C'est dans cette idée narquoise et amère, qu'est le fond de la philosophie de Flaubert, la morale de ses romans et la signification de ses poèmes. Dans la Tentation il s'est élevé à l'intuition pure de cette idée spéculative et la propose aux regards avec la moindre somme d'éléments connexes, mais non sans que ceux-ci interviennent. La suite des visions n'est pas clairement symbolique; chacune d'elles est non de fantaisie, mais extraite de livres et condense en quelques lignes tout un ordre de renseignements positifs; enfin elles sont choisies aussi pour leur beauté et leur mystère; à tel point que l'on peut tour à tour considérer la Tentation soit comme un poème didactique, soit comme un tableau des époques antiques jusqu'au bas-empire, soit comme un admirable et précieux ballet où se mêlent la fantaisie et les magnificences.

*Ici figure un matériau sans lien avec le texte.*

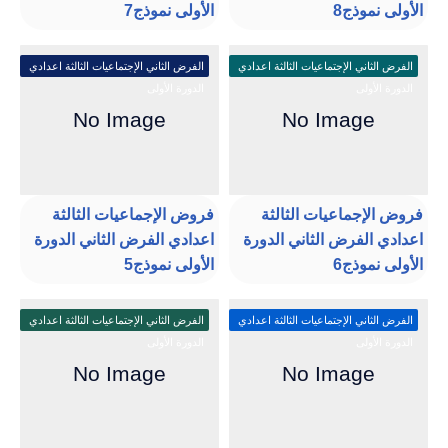
الأولى نموذج8
الأولى نموذج7
الفرض الثاني الإجتماعيات الثالثة اعدادي
الفرض الثاني الإجتماعيات الثالثة اعدادي
الدورة الأولى
الدورة الأولى
فروض الإجماعيات الثالثة
فروض الإجماعيات الثالثة
اعدادي الفرض الثاني الدورة
اعدادي الفرض الثاني الدورة
الأولى نموذج6
الأولى نموذج5
الفرض الثاني الإجتماعيات الثالثة اعدادي
الفرض الثاني الإجتماعيات الثالثة اعدادي
الدورة الأولى
الدورة الأولى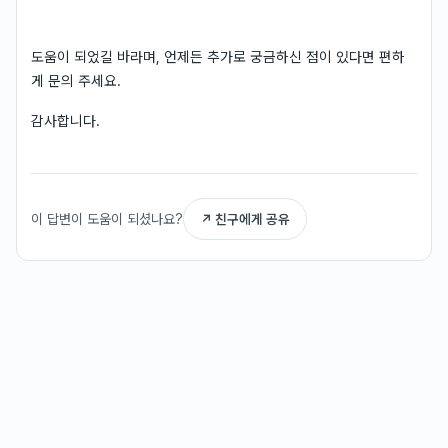
도움이 되었길 바라며, 언제든 추가로 궁금하신 점이 있다면 편하
게 문의 주세요.
감사합니다.
이 답변이 도움이 되셨나요?
↗ 친구에게 공유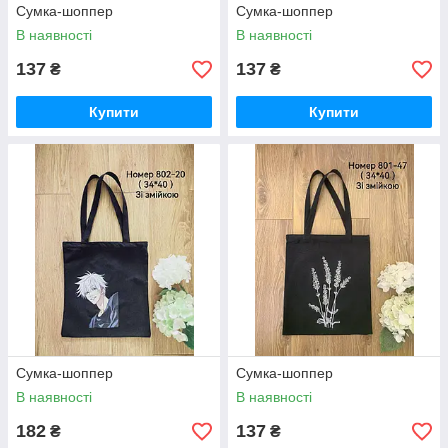
Сумка-шоппер
Сумка-шоппер
В наявності
В наявності
137
137
₴
₴
Купити
Купити
Сумка-шоппер
Сумка-шоппер
В наявності
В наявності
182
137
₴
₴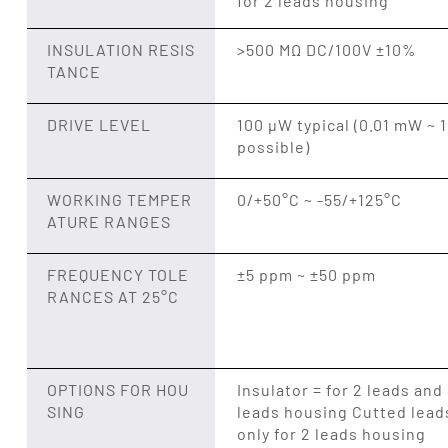
for 2 leads housing
INSULATION RESIS
>500 MΩ DC/100V ±10%
TANCE
DRIVE LEVEL
100 µW typical (0.01 mW ~ 
possible)
WORKING TEMPER
0/+50°C ~ -55/+125°C
ATURE RANGES
FREQUENCY TOLE
±5 ppm ~ ±50 ppm
RANCES AT 25°C
OPTIONS FOR HOU
Insulator = for 2 leads and
SING
leads housing Cutted lead
only for 2 leads housing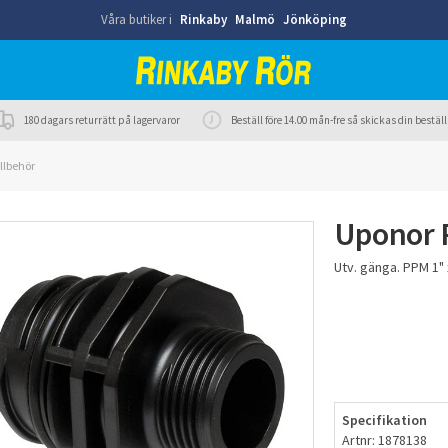
Våra butiker i
Rinkaby
Malmö
Jönköping
180 dagars returrätt på lagervaror
Beställ före 14.00 mån-fre så skickas din best
llbehör
Uponor P
Utv. gänga. PPM 1" 
Specifikation
Artnr: 1878138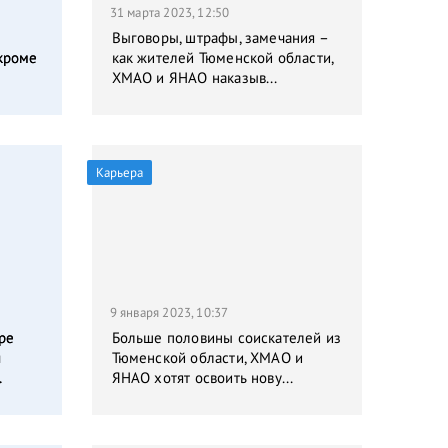
31 марта 2023, 12:50
Выговоры, штрафы, замечания –
кроме
как жителей Тюменской области,
ХМАО и ЯНАО наказыв...
Карьера
9 января 2023, 10:37
ре
Больше половины соискателей из
я
Тюменской области, ХМАО и
.
ЯНАО хотят освоить нову...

En cette oeuvre se reflète toute l'âme de Flaubert, cet esprit contradictoire et déchiré, que le réel sollicitait et repoussait, que la beauté attirait mais qui ne parvint à l'imaginer qu'antique et documentaire, qui sentit la séduction du mystère et fut le plus explicite des stylistes, qui conçut la synthèse du particulier dans le général et cependant disséqua des âmes particulières, écrivit en phrases analytiques et discrètes, et s'abstint de toute généralisation. Dans ces alliances adverses, dans ces idéaux contradictoires, semble résider le génie, l'originalité, le caractère, l'indice psychologique particulier de Flaubert, qui n'eut dans toute sa carrière, que cette chose chez lui primordiale et terme commun, le style.

III

LES CAUSES

Résumé des faits:—Après avoir fait l'analyse du vocabulaire, de la syntaxe, de la métrique, de la composition de Flaubert, nous avons énuméré ses procédés de description et de psychologie qui se réduisent à ceux du réalisme,—les caractères généraux de son art, qui sont la concision, la contention, et, résultat saillant général, le statisme. Les impressions principales que nous parurent produire les oeuvres ainsi édifiées, furent la vérité, la beauté, le mystère, le symbolisme, effets que coordonne en série un pessimisme violent ou ironique. Il faut ajouter à ses renseignements isotériques sur Flaubert ceux que fournissent la connaissance de sa méthode de travail, la lenteur et la difficulté de sa rédaction, son effort constant, une fois le plan général arrêté et les notes recueillies, pour achever chaque phrase, chaque paragraphe, chaque page avant de passer à la suite.

Ces données mettent en présence deux séries de faits contradictoires; d'une part, l'amour des mots précis, des phrases autonomes et statiques, des descriptions exactes, de la psychologie analytique, l'abondance des faits dans la contexture de l'oeuvre, le recours constant à l'observation et à l'érudition, l'impression de vérité que donnent les livres de Flaubert; d'autre part, son excellence à rendre la beauté pure, le mystère, le général, sa haine et sa souffrance du réel, ses échappées vers le roman historique et vers l'allégorie, la splendeur de son style, l'harmonie de ses périodes, la magnificence diffuse ou précise de ses mots. Les Souvenirs de M. Maxime Ducamp attestent la perpétuelle oscillation de Flaubert entre le roman réaliste et des oeuvres plus idéales. Enfin certains passages de ses lettres indiquent à la fois l'une et l'autre de ces tendances, la conscience qu'eut Flaubert de leur coexistence, et la solution probable de cet antagonisme.

Voici qui montre son obséquiosité et son impersonnalité devant la nature:

«Je me suis mal exprimé en vous disant qu'il ne fallait pas écrire avec son coeur; j'ai voulu dire, ne pas mettre sa personnalité en scène. Je crois que le grand art est scientifique et impersonnel. Il faut par un effort d'esprit se transporter dans les personnages et non les attirer à soi.» (Lettres de Flaubert, à George Sand, éd. Charpentier, p. 41.)